The Hash, Marihuana & Hemp Museum, here in the Red Light District, aims to shed light on many aspects of the hemp or cannabis plant and the drug derived from it. The different uses of hemp, and the types of cannabis grown for industrial and medical use, are explained in the museum. One of the oldest crops known to humans, hemp has long been used to make textiles, rope and paper, and oil derived from it is used medicinally, for fuel, and in the manufacture of products such as paint and soap. Hemp has been especially useful in the history of shipping: in ship’s sails and rigging, as well as being treated with tar and used to pack the seams between the wooden planks of a boat’s hull, in order to make them watertight.

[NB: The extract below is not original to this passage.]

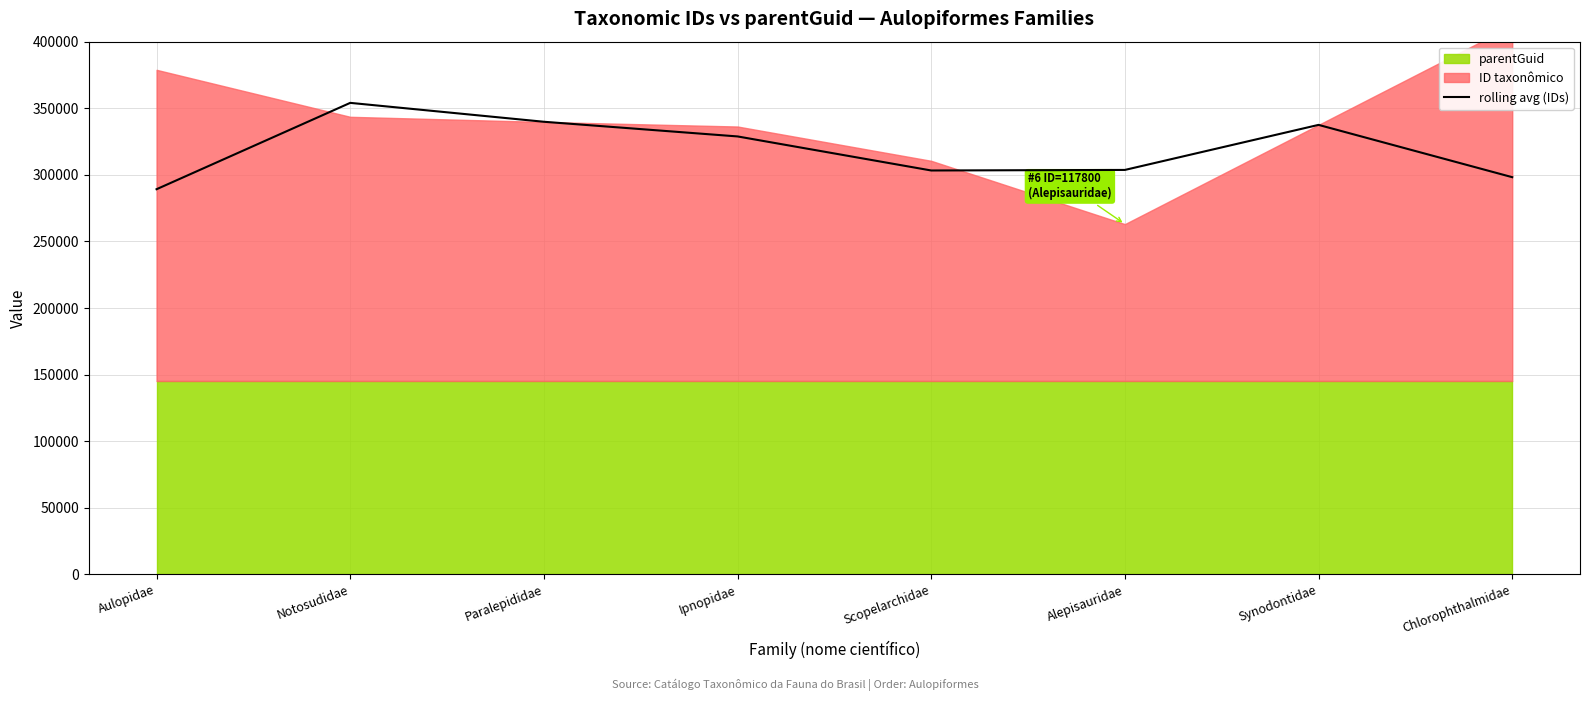

Reading left to right, what are all the values shown in this chart?

Aulopidae=289211.7	Notosudidae=354045.0	Paralepididae=339855.0	Ipnopidae=328841.7	Scopelarchidae=303275.0	Alepisauridae=303688.7	Synodontidae=337515.0	Chlorophthalmidae=298248.3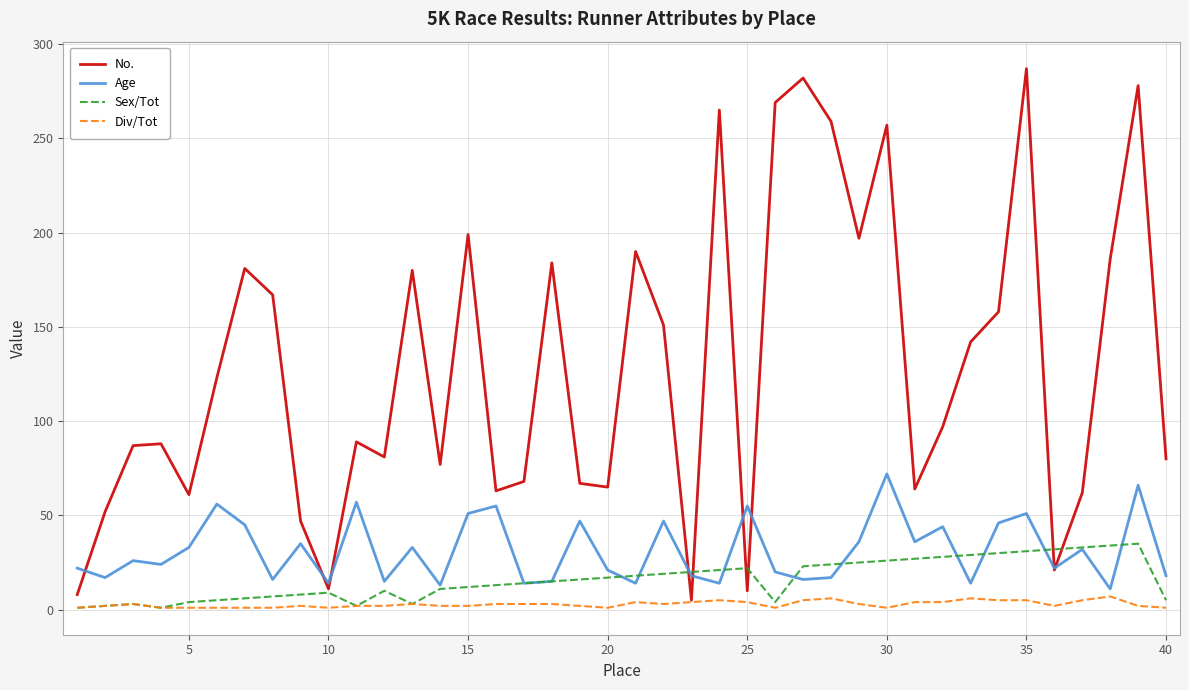

Which series has the widest spread of values?

No.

Ank Kumar, CC BY-SA 4.0, via Wikimedia Commons
There are numerous cannabis-related artefacts in the museum, notably prints, drawings and photographs. You’ll also discover paintings by famous 17th-century Dutch artists such as Hendrick Sorgh, Adriaen Brouwer and David Teniers the Younger, with depictions of people in ‘smoking houses’, where typically hemp was added to tobacco.
Cannabis has been considered a sacred plant in most ancient religions, as well as by peoples such as the Bantu and Zulu in Africa. The relationship between cannabis and religion is covered in the museum; American anti-marijuana propaganda books, advertisements, novels and film posters from the 1930s are on display; and the history of cannabis for medicinal use is also explored. The museum’s unique and varied collection, which includes over 9,000 items, will reveal to you the incredible versatility of the cannabis plant.